Description of the task
Starting at the line that contains "X164000Y10000D02*" and ending at the line that contains "X21039Y169040D01*", the lines below are to be given again exactly, with nothing added.

□ □ □ □

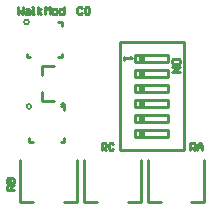
<source format=gto>
G04*
G04 #@! TF.GenerationSoftware,Altium Limited,Altium Designer,22.2.1 (43)*
G04*
G04 Layer_Color=65535*
%FSLAX44Y44*%
%MOMM*%
G71*
G04*
G04 #@! TF.SameCoordinates,612C7892-4D37-43AA-9E06-CC9A3CA42B8A*
G04*
G04*
G04 #@! TF.FilePolarity,Positive*
G04*
G01*
G75*
%ADD10C,0.2000*%
%ADD11C,0.2500*%
%ADD12C,0.2540*%
%ADD13R,0.5000X0.6000*%
D10*
X28500Y90500D02*
G03*
X28500Y90500I-2000J0D01*
G01*
X26500Y162000D02*
G03*
X26500Y162000I-2000J0D01*
G01*
D11*
X56750Y92000D02*
G03*
X56750Y92000I-1250J0D01*
G01*
D12*
X73000Y10000D02*
Y45000D01*
X121000Y10000D02*
Y45000D01*
X73000Y10000D02*
X84000D01*
X110000D02*
X121000D01*
X26500Y60500D02*
X29500D01*
X26500D02*
Y63500D01*
X56500Y60500D02*
Y63500D01*
X53500Y60500D02*
X56500D01*
X53500Y90500D02*
X56500D01*
Y87500D02*
Y90500D01*
X37500Y95000D02*
X47500D01*
X37500D02*
Y103000D01*
Y125000D02*
X47500D01*
X37500Y117000D02*
Y125000D01*
X19000Y10000D02*
Y45000D01*
X67000Y10000D02*
Y45000D01*
X19000Y10000D02*
X30000D01*
X56000D02*
X67000D01*
X24500Y132000D02*
Y135000D01*
Y132000D02*
X27500D01*
X51500D02*
X54500D01*
Y135000D01*
Y159000D02*
Y162000D01*
X51500D02*
X54500D01*
X116500Y70750D02*
X144500D01*
X116500Y83450D02*
X144500D01*
X116500Y77450D02*
X144500D01*
Y83450D01*
X116500Y96150D02*
X144500D01*
X116500Y90150D02*
X144500D01*
Y96150D01*
X116500Y108850D02*
X144500D01*
X116500Y102850D02*
X144500D01*
X116500Y115550D02*
X144500D01*
Y102850D02*
Y108850D01*
X157500Y53550D02*
Y145450D01*
X144500Y115550D02*
Y121550D01*
X116500Y77450D02*
Y83450D01*
Y90150D02*
Y96150D01*
Y64750D02*
Y70750D01*
Y102850D02*
Y108850D01*
Y115550D02*
Y121550D01*
X103500Y53550D02*
Y145450D01*
X116500Y134250D02*
X144500D01*
X116500Y128250D02*
X144500D01*
Y134250D01*
X116500Y121550D02*
X144500D01*
X116500Y128250D02*
Y134250D01*
X103500Y145450D02*
X157500D01*
X116500Y64750D02*
X144500D01*
Y70750D01*
X103500Y53550D02*
X157500D01*
X164000Y10000D02*
X175000D01*
X127000D02*
X138000D01*
X175000D02*
Y45000D01*
X127000Y10000D02*
Y45000D01*
X154538Y127461D02*
Y129794D01*
X153371Y130960D01*
X148706D01*
X147540Y129794D01*
Y127461D01*
X148706Y126295D01*
X153371D01*
X154538Y127461D01*
X147540Y123962D02*
X154538D01*
X147540Y119297D01*
X154538D01*
X106540Y132460D02*
Y130127D01*
Y131294D01*
X113538D01*
X112372Y132460D01*
X17040Y175038D02*
Y169040D01*
X19039Y171039D01*
X21039Y169040D01*
Y175038D01*
X24038Y173039D02*
X26037D01*
X27037Y172039D01*
Y169040D01*
X24038D01*
X23038Y170040D01*
X24038Y171039D01*
X27037D01*
X29036Y169040D02*
X31035D01*
X30036D01*
Y175038D01*
X29036D01*
X34035Y169040D02*
Y175038D01*
Y171039D02*
X37034Y173039D01*
X34035Y171039D02*
X37034Y169040D01*
X40033D02*
Y175038D01*
X42032Y173039D01*
X44031Y175038D01*
Y169040D01*
X47030D02*
X49030D01*
X50029Y170040D01*
Y172039D01*
X49030Y173039D01*
X47030D01*
X46031Y172039D01*
Y170040D01*
X47030Y169040D01*
X56027Y175038D02*
Y169040D01*
X53028D01*
X52029Y170040D01*
Y172039D01*
X53028Y173039D01*
X56027D01*
X71539Y174038D02*
X70539Y175038D01*
X68540D01*
X67540Y174038D01*
Y170040D01*
X68540Y169040D01*
X70539D01*
X71539Y170040D01*
X73538Y174038D02*
X74538Y175038D01*
X76537D01*
X77537Y174038D01*
Y170040D01*
X76537Y169040D01*
X74538D01*
X73538Y170040D01*
Y174038D01*
X88002Y53501D02*
Y59499D01*
X91001D01*
X92000Y58499D01*
Y56500D01*
X91001Y55500D01*
X88002D01*
X90001D02*
X92000Y53501D01*
X97998Y58499D02*
X96999Y59499D01*
X94999D01*
X94000Y58499D01*
Y54501D01*
X94999Y53501D01*
X96999D01*
X97998Y54501D01*
X163002Y53501D02*
Y59499D01*
X166001D01*
X167000Y58499D01*
Y56500D01*
X166001Y55500D01*
X163002D01*
X165001D02*
X167000Y53501D01*
X169000D02*
Y57500D01*
X170999Y59499D01*
X172998Y57500D01*
Y53501D01*
Y56500D01*
X169000D01*
X13499Y20002D02*
X7501D01*
Y23001D01*
X8501Y24000D01*
X10500D01*
X11500Y23001D01*
Y20002D01*
Y22001D02*
X13499Y24000D01*
X7501Y26000D02*
X13499D01*
Y28999D01*
X12499Y29998D01*
X11500D01*
X10500Y28999D01*
Y26000D01*
Y28999D01*
X9500Y29998D01*
X8501D01*
X7501Y28999D01*
Y26000D01*
D13*
X122001Y118550D02*
D03*
Y131250D02*
D03*
Y67750D02*
D03*
Y80450D02*
D03*
Y93150D02*
D03*
Y105850D02*
D03*
M02*

</source>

□ □ □ □

Response
X164000Y10000D02*
X175000D01*
X127000D02*
X138000D01*
X175000D02*
Y45000D01*
X127000Y10000D02*
Y45000D01*
X154538Y127461D02*
Y129794D01*
X153371Y130960D01*
X148706D01*
X147540Y129794D01*
Y127461D01*
X148706Y126295D01*
X153371D01*
X154538Y127461D01*
X147540Y123962D02*
X154538D01*
X147540Y119297D01*
X154538D01*
X106540Y132460D02*
Y130127D01*
Y131294D01*
X113538D01*
X112372Y132460D01*
X17040Y175038D02*
Y169040D01*
X19039Y171039D01*
X21039Y169040D01*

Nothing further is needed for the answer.